Intracellular parasites of the genus Eimeria are described as tissue/host-specific. Phylogenetic classification of rodent Eimeria suggested that some species have a broader host range than previously assumed. We explore whether Eimeria spp. infecting house mice are misclassified by the most widely used molecular markers due to a lack of resolution, or whether, instead, these parasite species are indeed infecting multiple host species.With the commonly used markers (18S/COI), we recovered monophyletic clades of E. falciformis and E. vermiformis from Mus that included E. apionodes identified in other rodent host species (Apodemus spp., Myodes glareolus, and Microtus arvalis). A lack of internal resolution in these clades could suggest the existence of a species complex with a wide host range infecting murid and cricetid rodents. We question, however, the power of COI and 18S markers to provide adequate resolution for assessing host specificity. In addition to the rarely used marker ORF470 from the apicoplast genome, we present multilocus genotyping as an alternative approach. Phylogenetic analysis of 35 nuclear markers differentiated E. falciformis from house mice from isolates from Apodemus hosts. Isolates of E. vermiformis from Mus are still found in clusters interspersed with non-Mus isolates, even with this high-resolution data.In conclusion, we show that species-level resolution should not be assumed for COI and 18S markers in coccidia. Host-parasite cospeciation at shallow phylogenetic nodes, as well as contemporary coccidian host ranges more generally, is still open questions that need to be addressed using novel genetic markers with higher resolution.
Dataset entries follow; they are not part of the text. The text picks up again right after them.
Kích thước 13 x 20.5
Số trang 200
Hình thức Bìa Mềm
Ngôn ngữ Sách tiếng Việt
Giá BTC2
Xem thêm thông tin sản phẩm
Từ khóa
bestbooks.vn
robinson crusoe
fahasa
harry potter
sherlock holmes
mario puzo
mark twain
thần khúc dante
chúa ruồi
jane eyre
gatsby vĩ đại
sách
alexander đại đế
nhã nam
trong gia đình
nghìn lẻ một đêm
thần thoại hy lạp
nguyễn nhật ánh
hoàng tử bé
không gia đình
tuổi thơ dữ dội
Detection and quantification of house mouse Eimeria at the species level - Challenges and solutions for the assessment of coccidia in wildlife.

Detection and quantification of coccidia in studies of wildlife can be challenging. Therefore, prevalence of coccidia is often not assessed at the parasite species level in non-livestock animals. Parasite species - specific prevalences are especially important when studying evolutionary questions in wild populations. We tested whether increased host population density increases prevalence of individual Eimeria species at the farm level, as predicted by epidemiological theory. We studied free-living commensal populations of the house mouse (Mus musculus) in Germany, and established a strategy to detect and quantify Eimeria infections. We show that a novel diagnostic primer targeting the apicoplast genome (Ap5) and coprological assessment after flotation provide complementary detection results increasing sensitivity. Genotyping PCRs confirm detection in a subset of samples and cross-validation of different PCR markers does not indicate bias towards a particular parasite species in genotyping. We were able to detect double infections and to determine the preferred niche of each parasite species along the distal-proximal axis of the intestine. Parasite genotyping from tissue samples provides additional indication for the absence of species bias in genotyping amplifications. Three Eimeria species were found infecting house mice at different prevalences: Eimeria ferrisi (16.7%; 95% CI 13.2-20.7), E. falciformis (4.2%; 95% CI 2.6-6.8) and E. vermiformis (1.9%; 95% CI 0.9-3.8). We also find that mice in dense populations are more likely to be infected with E. falciformis and E. ferrisi. We provide methods for the assessment of prevalences of coccidia at the species level in rodent systems. We show and discuss how such data can help to test hypotheses in ecology, evolution and epidemiology on a species level.